SWAR & SIMD Scanning

Under the generated fast path, the lowest-level hot loop is scanning — finding the next structurally-significant character: the closing " of a string, a \ escape, the end of a number. Doing that one character at a time is the slow path. SWAR and SIMD do it many characters at a time, and that's where most of json-as's throughput comes from. JSON_MODE picks which one is generated.

Everything is UTF-16

AssemblyScript strings are sequences of 16-bit code units, not bytes. So every scanner works over u16 lanes, not u8 bytes — a detail that shapes both the SWAR magic constants and the choice of SIMD ops below.

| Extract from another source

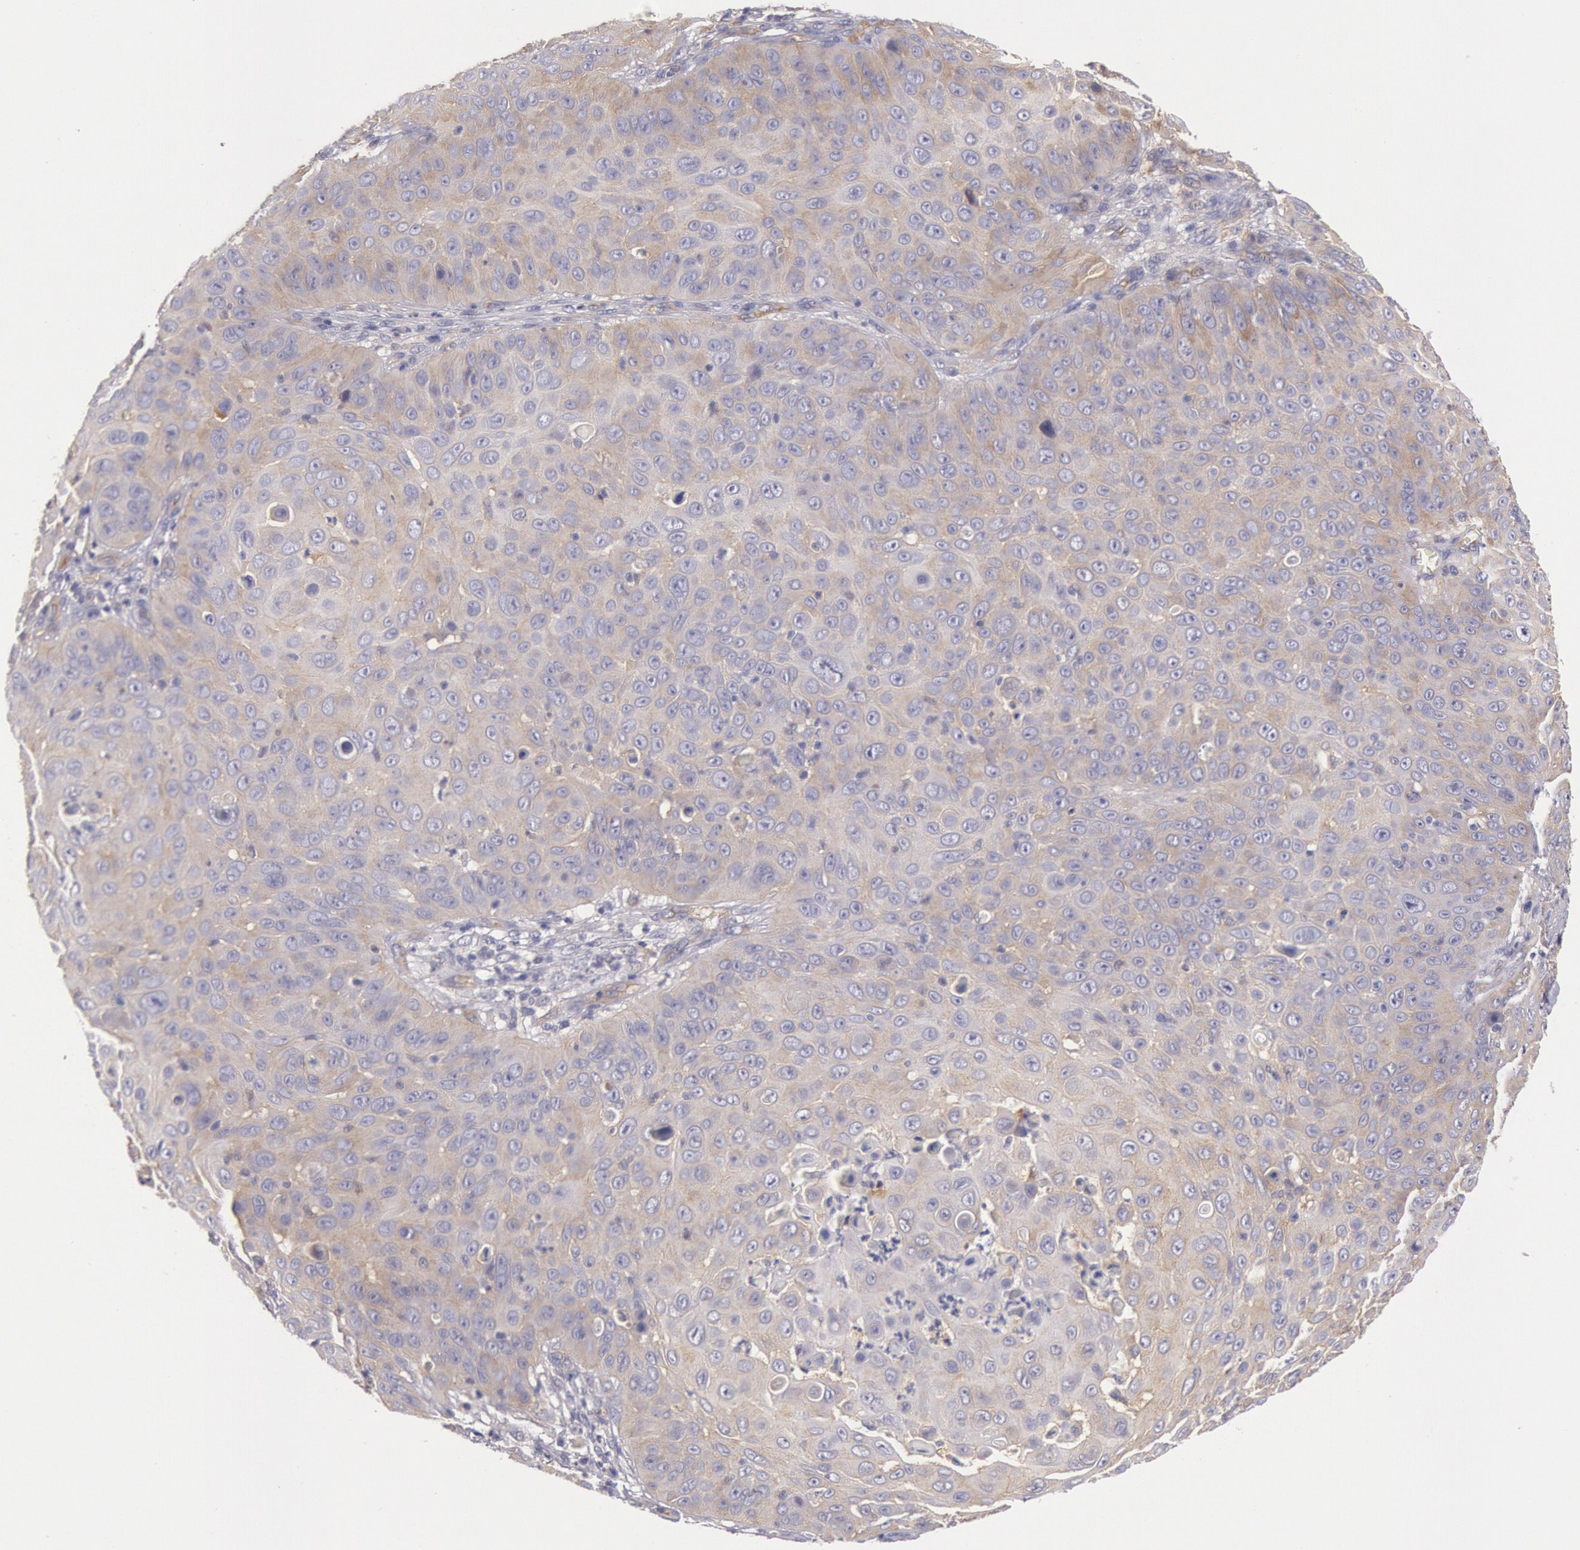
{"staining": {"intensity": "weak", "quantity": ">75%", "location": "cytoplasmic/membranous"}, "tissue": "skin cancer", "cell_type": "Tumor cells", "image_type": "cancer", "snomed": [{"axis": "morphology", "description": "Squamous cell carcinoma, NOS"}, {"axis": "topography", "description": "Skin"}], "caption": "A photomicrograph showing weak cytoplasmic/membranous expression in about >75% of tumor cells in skin cancer (squamous cell carcinoma), as visualized by brown immunohistochemical staining.", "gene": "MYO5A", "patient": {"sex": "male", "age": 82}}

SWAR — 4 lanes per 64-bit word

SWAR ("SIMD Within A Register") finds a target code unit in a plain u64 using only arithmetic. To locate a backslash (0x5C) in the four UTF-16 lanes of a word, json-as XORs the word with a broadcast of the target — zeroing any lane that matches — then runs the classic "is there a zero lane?" borrow trick:

ts
// 4 UTF-16 code units packed in one u64; find a lane == '\' (0x5C)
const b = block ^ 0x005c_005c_005c_005c; // matching lane becomes 0x0000
const mask = (b - 0x0001_0001_0001_0001) & ~b & 0x0080_0080_0080_0080;
// each matching lane now carries a 0x80 marker

Subtracting 1 from a lane only borrows across its boundary when the lane is already zero; & ~b & 0x0080… isolates that borrow per lane. A second mask guards against a 0x5C landing in the high byte of a code unit, so only true low-byte matches count. No branches, four lanes checked at once.

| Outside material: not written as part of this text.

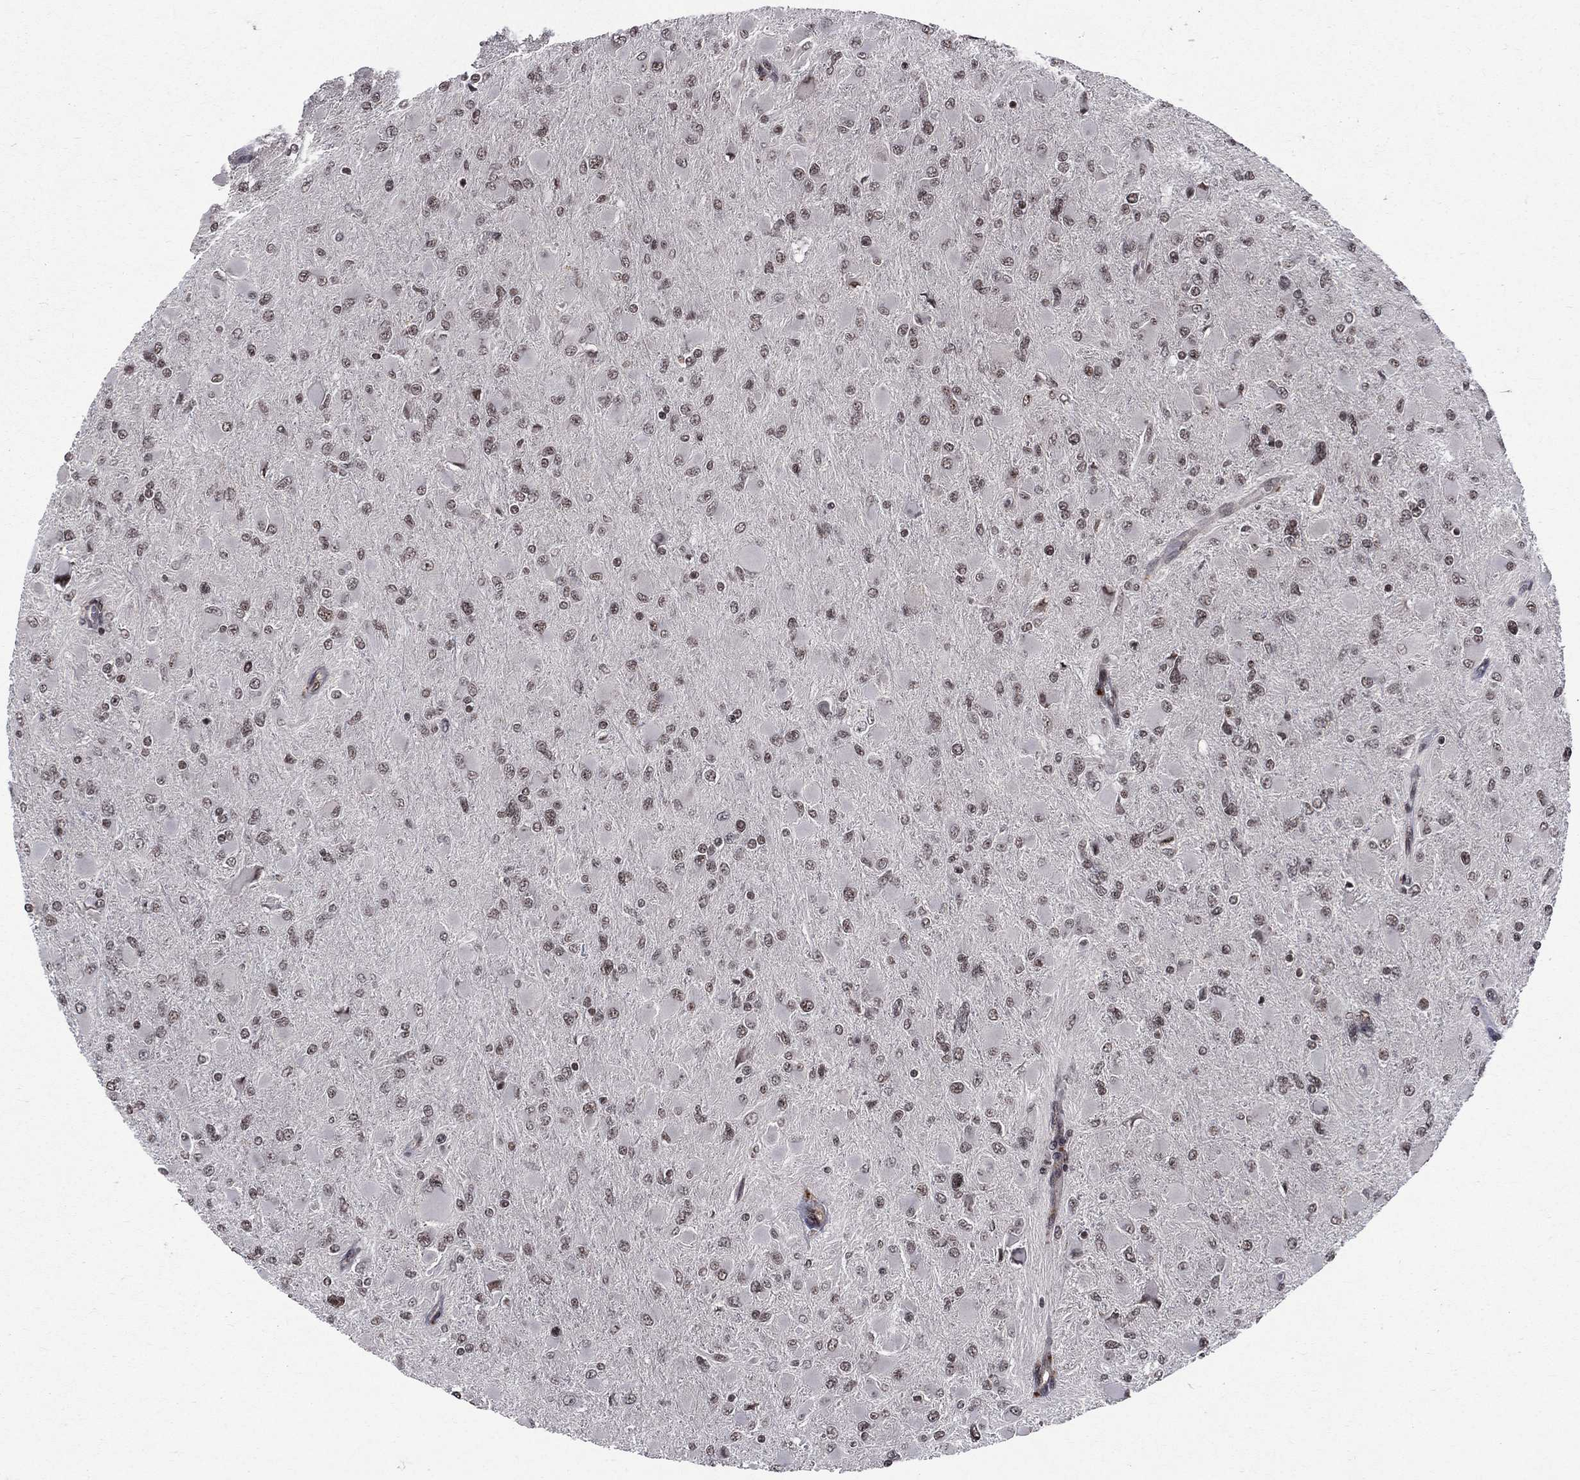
{"staining": {"intensity": "moderate", "quantity": "25%-75%", "location": "nuclear"}, "tissue": "glioma", "cell_type": "Tumor cells", "image_type": "cancer", "snomed": [{"axis": "morphology", "description": "Glioma, malignant, High grade"}, {"axis": "topography", "description": "Cerebral cortex"}], "caption": "The photomicrograph reveals a brown stain indicating the presence of a protein in the nuclear of tumor cells in glioma. (Stains: DAB (3,3'-diaminobenzidine) in brown, nuclei in blue, Microscopy: brightfield microscopy at high magnification).", "gene": "SMC3", "patient": {"sex": "female", "age": 36}}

SIMD — 8 lanes per 128-bit vector

With --enable simd, the same idea uses real vector instructions over a v128 of eight u16 lanes. Compare-equal produces an all-ones lane per match, bitmask collapses that to one bit per lane, and ctz (count-trailing-zeros) gives the first match's position:

ts
const SPLAT_5C = i16x8.splat(0x5c); // broadcast '\'

const block = load<v128>(srcStart); // 8 code units
const mask = i16x8.bitmask(i16x8.eq(block, SPLAT_5C));
if (mask != 0) {
  const offset = ctz(mask) << 1; // first '\', ×2 (u16 -> bytes)
  // ...handle the escape at srcStart + offset
}

Eight code units per iteration, branch only when something is actually found.

The HYBRID string copy

Deserializing a string is "copy from the source into the field, decoding escapes." json-as fuses the scan and the copy with a strategy tuned for the common case (few or no escapes):

  • Clean block (no \ in the 8 lanes) → store the whole v128 to the output and advance 16 bytes. If the clean run continues, find its end with the same vector scan and memory.copy the entire remainder in one call — bandwidth-bound, not character-bound.
  • Escape block → a single whole-v128 store copies the plain prefix for free (it overshoots past the escape, into reserved slack), then the escape itself is decoded via a lookup table (DESERIALIZE_ESCAPE_TABLE) rather than a branch ladder.
ts
const mask = i16x8.bitmask(i16x8.eq(block, SPLAT_5C));
if (mask == 0) {
  store<v128>(bs.offset, block); // stream a clean block
  bs.offset += 16;
  // ...then bulk memory.copy the rest of the clean run
} else {
  store<v128>(bs.offset, block); // one store covers the plain prefix
  const laneIdx = ctz(mask) << 1; // ...decode the escape from a table
}

Those overshooting stores are why the string paths reserve a little extra room (ensureSize(len + 16)): a v128 write near the end of the output may spill up to 15 bytes past the logical cursor, and the slack absorbs it. Serialization uses the same streaming-store idea in reverse, writing the value out in v128-sized chunks.

Same result, three speeds

NAIVE, SWAR, and SIMD are bit-for-bit equivalent — they only differ in how many lanes they chew per step (1 / 4 / 8) and therefore in throughput and code size. That's the whole reason the mode is a build-time switch rather than three separate libraries.